WHAT THE TASK REQUIRES
Say whether each of the following statements agrees with the passage on Harvard student types, answering yes or no and quoting the words of the passage that decide it. 1. Members of the Euro-Trashicus approve of clothing made by J. Crew. 2. Every member of the Final Clubicus also belongs to the Jockicus. 3. The strength of the Final Clubicus, like that of the Jockici, comes from moving about in herds.

Top of PASSAGE SHOWN

If you are sure that you belong to one of the groups I mock, then either you are right or you are wrong. If you are right, then accept it and laugh at yourself a little, or try to change (if I have rudely awakened you to a midcollege crisis). If you're wrong--well, hell, you won't know if you're wrong, anyway.
The act of classification, roughly speaking, involves the careful grouping of a large set of individuals into categories defined by the properties each member of that category possesses. So, if we survey the Harvard landscape, what do we find? Let's start with the phylum Euro-Trash-icus, the members of which hold the humble belief that Europe is the center of the universe, and, here on earth, the pinnacle of civilization and culture. You can recognize members of the phylum Euro-trashicus by their refusal to recognize you.
If they don't recognize you, it is invariably for one or more of the following reasons:
1)You don't live in Adams or Dunster.
2)You don't know the right people in Adams or Dunster.
3)You make too much eye contact.
4)You exhibit sensitivity, warmth or friendliness.
5)You haven't read any Foucault or you think he's worthless.
6)You weren't seen in Pamplona recently.
7)You don't smoke.
8)You don't have a Euro accent and can't effectively feign one.
9)You aren't studying literature.
10)You aren't both liberal and elitist.
Your attire can also be a cause of non-recognition, especially if it is fashioned by J. Crew. For the Euro-Trashicus, clothing is acceptable only if it conforms to one or more of the following conditions:
1)It is black and should have been discarded after the '70s.
2)It is black and actually was donated to the Salvation Army after the '70s, but has since been fashionably patched up.
3)It includes black suede platform shoes and black, nonfunctional glasses.
Now let us move to the most striking category of individual at Harvard College, the notorious Jockicus. The Jockicus tends to capture one's attention precisely because he doesn't seem to belong at Harvard--at least not in a Harvard classroom, and yet he is so often encountered there.
Surely you've noticed the Jockicus in one of your sections. He usually lacks a neck, or at least it starts and ends with a thick roll of flesh that protrudes from the back of his occipital bone. He looks as if he starts every morning by consuming at least four boxes of Wheaties before rendering an innocent-looking bathroom completely uninhabitable.
His biceps are often bigger than you head, an this seems to assist him in section, where his athletic virtue and valor translate into the opening comment. The Jockicus seems to triumph in section mostly because his formidable physique, for students of normal dimensions, constitutes enough of a justification for the statements he makes.
On a rare occasion, the 98-pound math genius will try to correct something said by the Jockicus, but will invariably lose because of his inferior lung power.
Because so many members of the phylum Final Clubicus are also members of the phylum Jockicus, the two can be difficult to discern. The important thing to remember here is that, while both try to drink beer as if it were water and both love sports as if they mattered, some members of the Final Clubicus are not actually of the phylum Jockicus.
These members of the phylum Final Clubicus descend from obscenely wealthy ancestors whose names are inscribed on all important buildings. They are the people who will bar me from getting a job at the top 100 corporations in America, for having written this piece. Their strength, like that of Jockici, originates in their tendency to move about in herds. Later in life, this habit of moving and thinking in herds translates into many powerful connections, that provide a kind of affirmative action for the over-privileged.

Bottom of PASSAGE SHOWN
Top of EXTRACTED MATERIAL

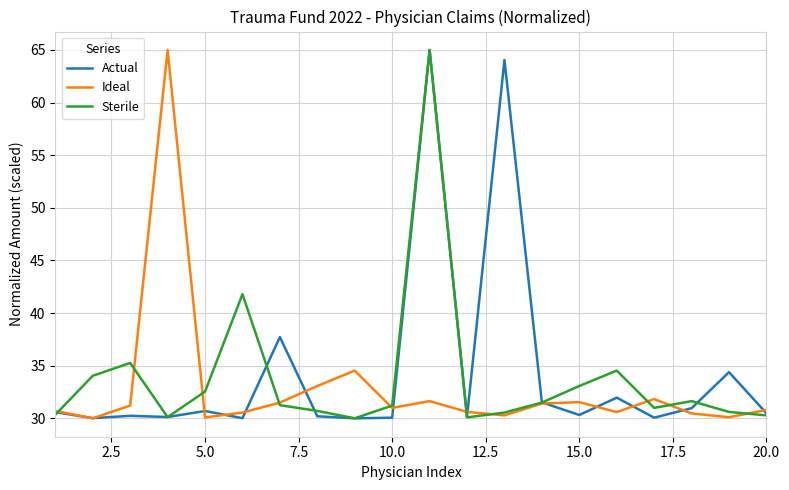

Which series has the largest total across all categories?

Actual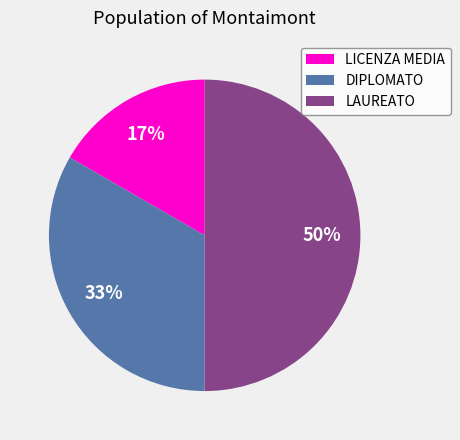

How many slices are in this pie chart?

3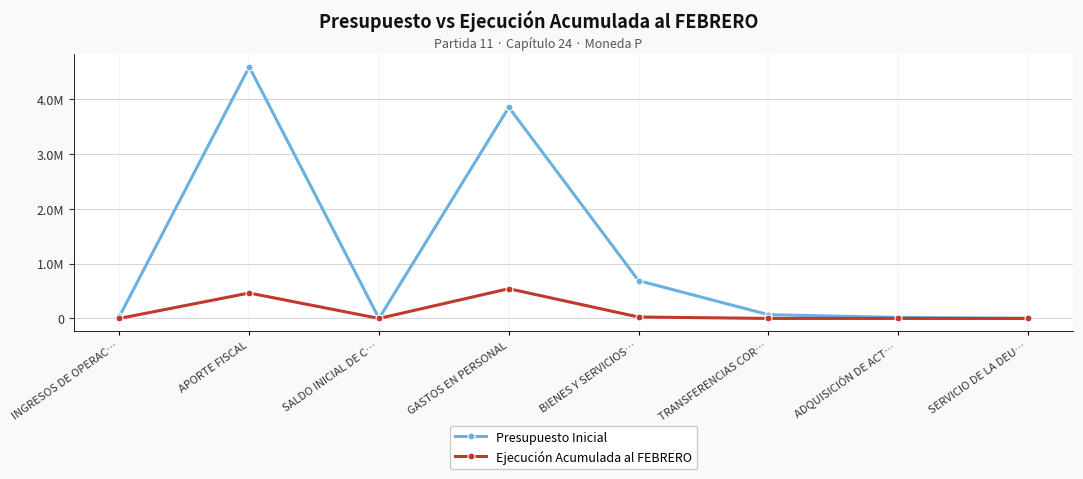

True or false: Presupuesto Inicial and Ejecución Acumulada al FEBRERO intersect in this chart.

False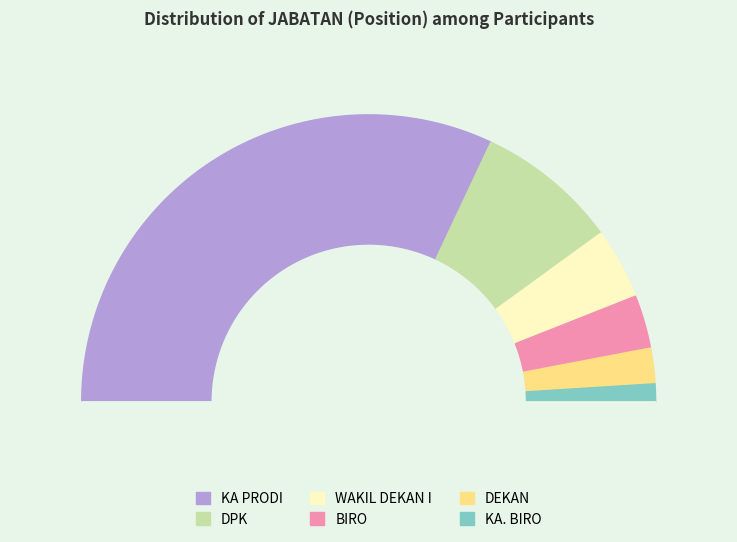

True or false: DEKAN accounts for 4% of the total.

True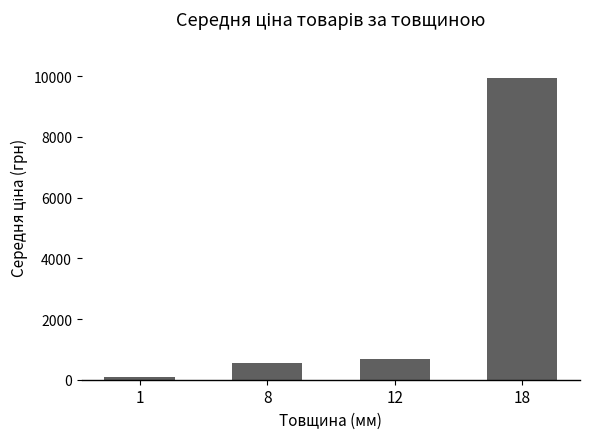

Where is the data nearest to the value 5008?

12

Bottom of EXTRACTED MATERIAL
Top of EXTRACTED MATERIAL

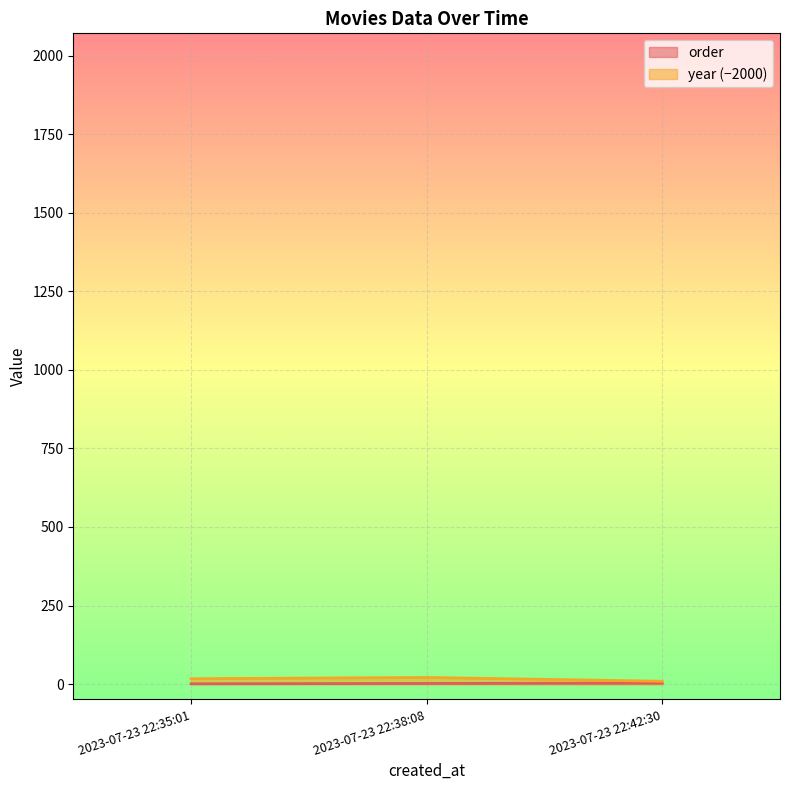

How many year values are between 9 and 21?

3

Bottom of EXTRACTED MATERIAL

SOLUTION BELOW
1. No: "Your attire can also be a cause of non-recognition, especially if it is fashioned by J. Crew."
2. No: "some members of the Final Clubicus are not actually of the phylum Jockicus."
3. Yes: "Their strength, like that of Jockici, originates in their tendency to move about in herds."